That's the name of the space-suited dummy aboard SpaceX's Crew Dragon that launched Saturday, a hat tip to Ellen Ripley, the heroine of the sci-fi movie series.
Crew Dragon is the first commercially operated spacecraft designed to carry astronauts, and the uncrewed demonstration mission to the International Space Station is a test to make sure everything works before humans are rocketed into space in the capsule. It's expected to dock Sunday at the space station.
Ripley's not just along for the ride: The anthropomorphic test device, as NASA calls it, is there to make sure the Crew Dragon is safe and comfortable for humans. The robot is "fitted with sensors around the head, neck and spine to record everything an astronaut would experience throughout the mission," Anna Heiney wrote in a NASA blog.
"From liftoff to splashdown, essentially she's going to tell us how she feels during the whole mission," a SpaceX senior dynamics engineer says in an informational video.

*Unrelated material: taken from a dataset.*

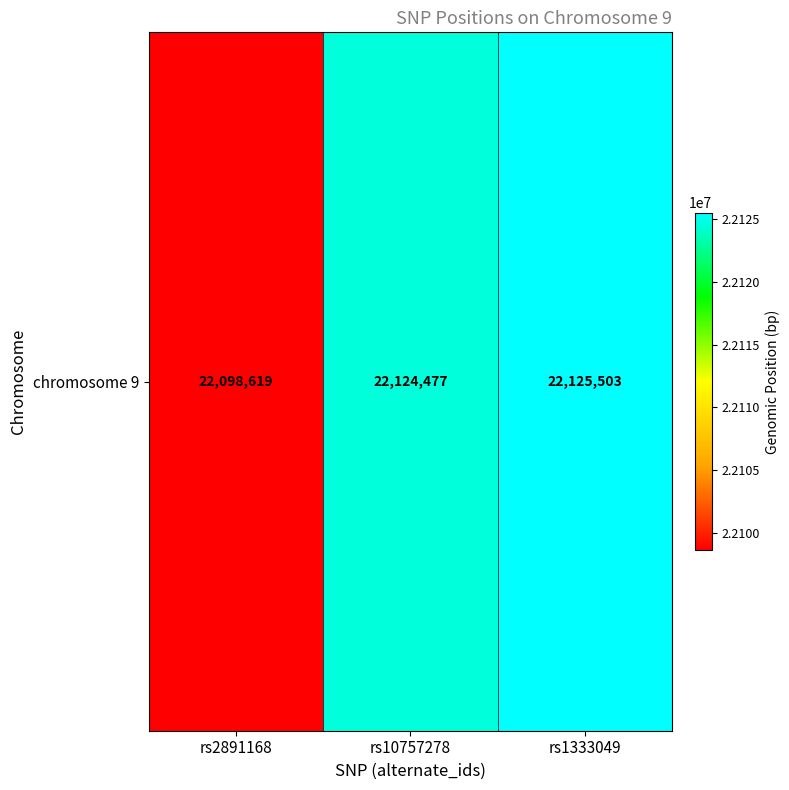

The chart shows a value of 14490140 at rs10757278. True or false?

False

If all goes well, SpaceX's first crewed mission, which will fly NASA astronauts Doug Hurley and Bob Behnken, could happen by July, according to NASA's most recent schedule.
Such a mission would end the decadelong US reliance on Russia for human spaceflight. The US space shuttle program ended in 2011, and NASA has paid Russia about $80 million per seat to send American astronauts to space aboard Soyuz rockets. Those contracts are set to run out this year.
"Looking forward to meeting her in person in a couple days," Anne McClain, an astronaut on the International Space Station, tweeted in response to SpaceX founder Elon Musk's tweet of Ripley.